Friday, November 29, 2013

Cartoonists in the Digital Age

An opinion piece on the Procartoonists blog.

© Roger Penwill @ Procartoonists.org

An excerpt:



Newspapers have been shedding journalists, photographers and cartoonists by the hundred over the past few years, as their print revenues have shrivelled. Few papers have managed the transition to digital presence while finding an alternative online revenue stream.

Obfuscation about their digital revenue clouds the facts but the basic problem of converting casual digital readers into paying subscribers remains.

Publishing companies have tried two basic strategies. News UK papers The Times and The Sun are now both largely behind subscriber paywalls, amid huge tidal waves of PR and free giveaways.

...

The results are presently understood to be mixed.

The other model is the new-media idea that you give away your content and hope that spin-off merchandising and advertising revenue will flood in on the back of your increased global readership. Online services can be developed for a motivated and loyal crowd of customers.

The Guardian has attempted to make itself into the best upmarket liberal global news brand in this fashion. The Daily Mail has morphed silently into a sort of daily global Hello! magazine, titillating the masses with its “Sidebar of Shame”, in the process becoming the most widely read digital newspaper worldwide.

Significantly, neither of these organisations have been over keen to reveal how much revenue this accrues and how it stacks up against their legacy costs of business.

But publishing companies and newspapers as product form only a small patch of land in the shrinking traditional habitat of the cartoonist. Magazines used to be a source of welcome revenue for scribblers. However, the rates of pay have been slashed over the years to levels of vanity publication.

 ...

The traditional confidence in the utility of our skills leads the Guardian cartoonist and PCO member Martin Rowson to characterise our trade as parasites.
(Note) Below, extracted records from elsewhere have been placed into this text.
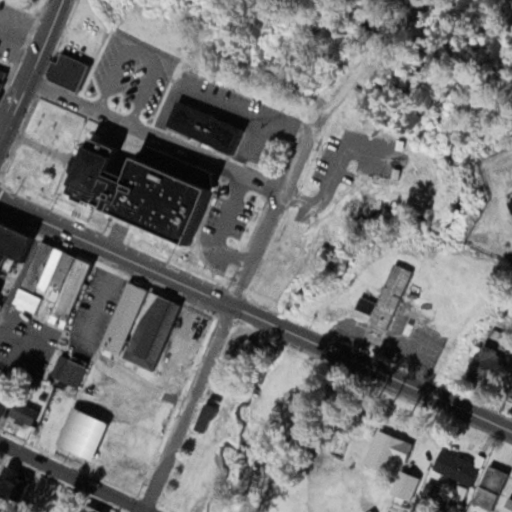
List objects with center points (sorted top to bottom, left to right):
parking lot: (12, 29)
road: (21, 32)
road: (31, 66)
building: (65, 71)
building: (1, 73)
building: (1, 77)
building: (125, 85)
building: (205, 129)
road: (155, 132)
building: (131, 191)
wastewater plant: (494, 203)
road: (263, 236)
building: (43, 274)
building: (383, 301)
road: (254, 315)
building: (140, 328)
building: (194, 329)
building: (483, 365)
building: (67, 370)
building: (20, 412)
building: (79, 433)
building: (386, 452)
building: (454, 466)
road: (76, 476)
building: (11, 484)
building: (488, 487)
building: (48, 500)
building: (506, 504)
building: (85, 509)
building: (368, 511)
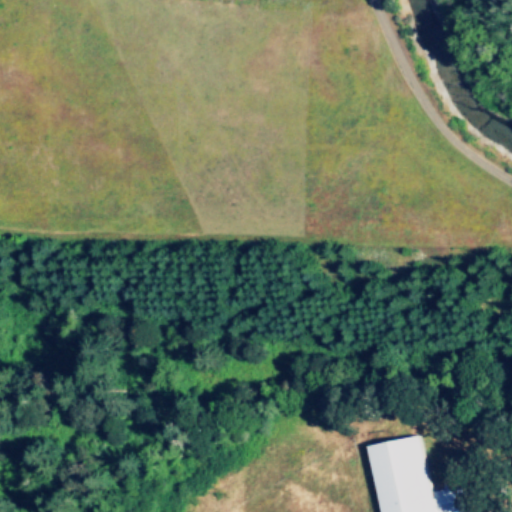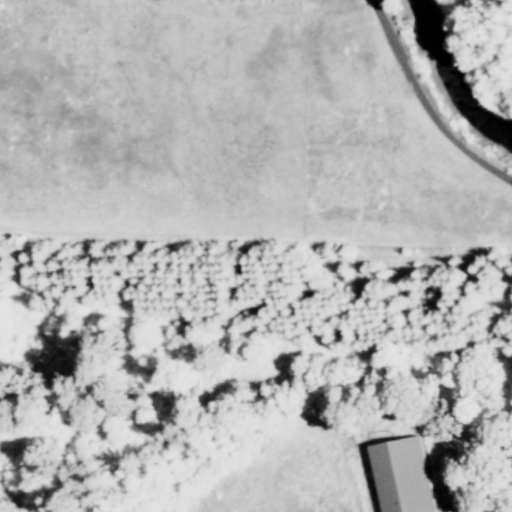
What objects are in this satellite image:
road: (426, 102)
building: (414, 480)
road: (500, 506)
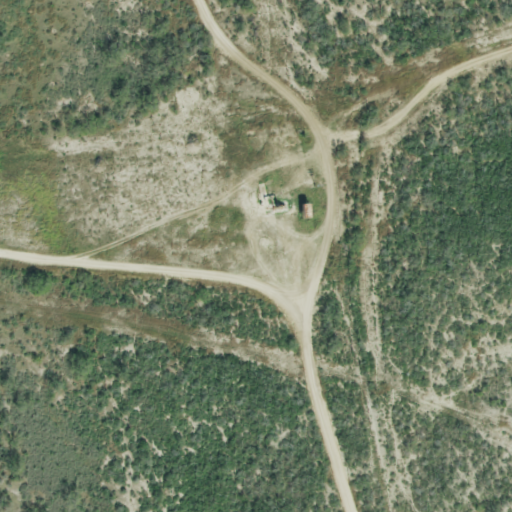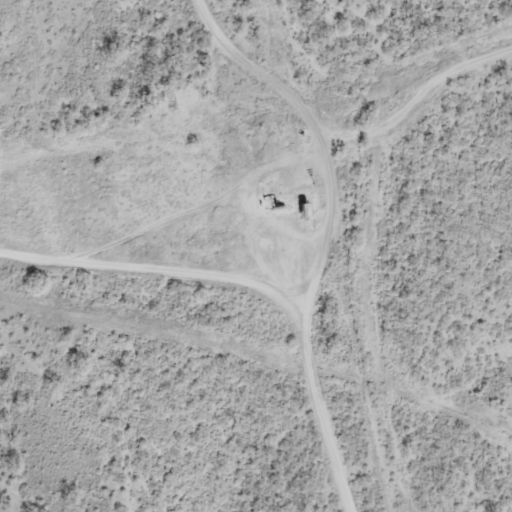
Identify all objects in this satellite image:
road: (255, 282)
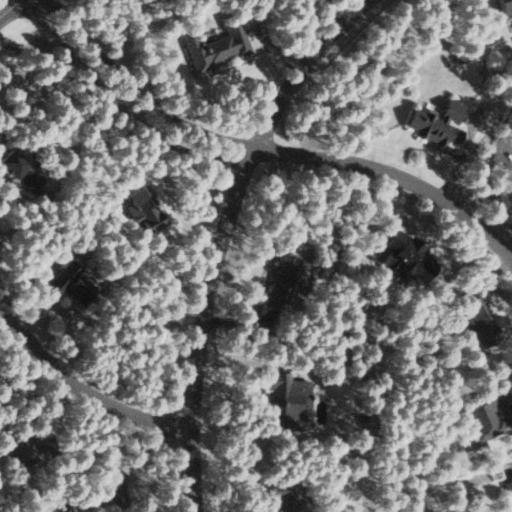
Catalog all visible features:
building: (505, 5)
road: (8, 7)
building: (217, 44)
building: (463, 55)
road: (305, 71)
road: (122, 105)
building: (437, 123)
road: (267, 155)
building: (20, 170)
building: (144, 208)
building: (406, 255)
building: (283, 282)
building: (71, 284)
building: (477, 322)
road: (199, 329)
road: (77, 396)
building: (285, 401)
building: (486, 411)
building: (20, 448)
building: (509, 489)
building: (62, 507)
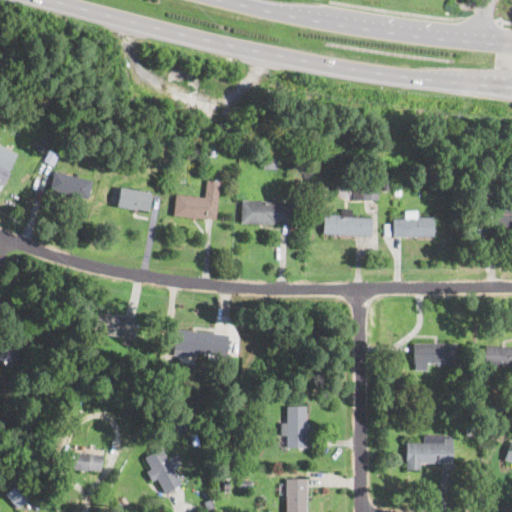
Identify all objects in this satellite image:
road: (398, 10)
road: (482, 16)
road: (504, 19)
road: (482, 21)
road: (367, 29)
road: (276, 57)
building: (130, 102)
building: (176, 127)
building: (41, 145)
building: (90, 145)
building: (155, 147)
building: (213, 150)
building: (51, 157)
building: (5, 160)
building: (267, 161)
building: (6, 162)
building: (69, 183)
building: (384, 183)
building: (70, 185)
building: (324, 189)
building: (363, 191)
building: (364, 191)
building: (397, 191)
building: (509, 195)
building: (133, 197)
building: (134, 199)
building: (198, 201)
building: (198, 203)
building: (461, 206)
building: (264, 210)
building: (265, 211)
building: (505, 218)
building: (345, 222)
building: (501, 222)
building: (345, 224)
building: (411, 224)
building: (409, 226)
building: (473, 230)
road: (4, 237)
road: (251, 284)
building: (1, 314)
building: (113, 323)
building: (115, 326)
building: (198, 342)
building: (201, 342)
building: (10, 349)
building: (11, 352)
building: (432, 352)
building: (432, 353)
building: (497, 354)
building: (497, 355)
road: (359, 400)
building: (70, 401)
building: (70, 411)
building: (497, 421)
building: (3, 422)
building: (294, 425)
building: (294, 426)
building: (472, 427)
building: (165, 431)
building: (428, 450)
building: (428, 451)
building: (508, 451)
building: (225, 452)
building: (508, 452)
building: (85, 460)
building: (93, 462)
building: (161, 469)
building: (163, 472)
building: (226, 475)
building: (245, 483)
building: (227, 486)
building: (17, 493)
building: (295, 494)
building: (296, 494)
building: (18, 495)
building: (209, 505)
road: (180, 506)
building: (197, 509)
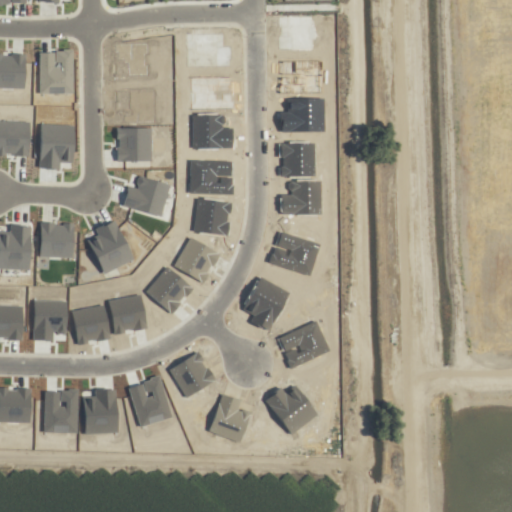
Once the carrier dies, “like any hideous sensible parasite, we’ll just jump off on to the next host”.

And there is some truth in this.

In Georgian times, cartoonists plied their trade by selling prints of their work in coffee shops. The radical coffee shop died a death as the prim Victorians arrived. Consequently, cartoonists jumped on to new hosts ushered in by advances in print – Punch and similar magazines.

Newspaper circulation wars in the 1900s then saw a race to hire cartoonists, providing a very welcome long-lived carrier for us parasites. The chronic morbidity of printed newspapers means we have to find a new habitat.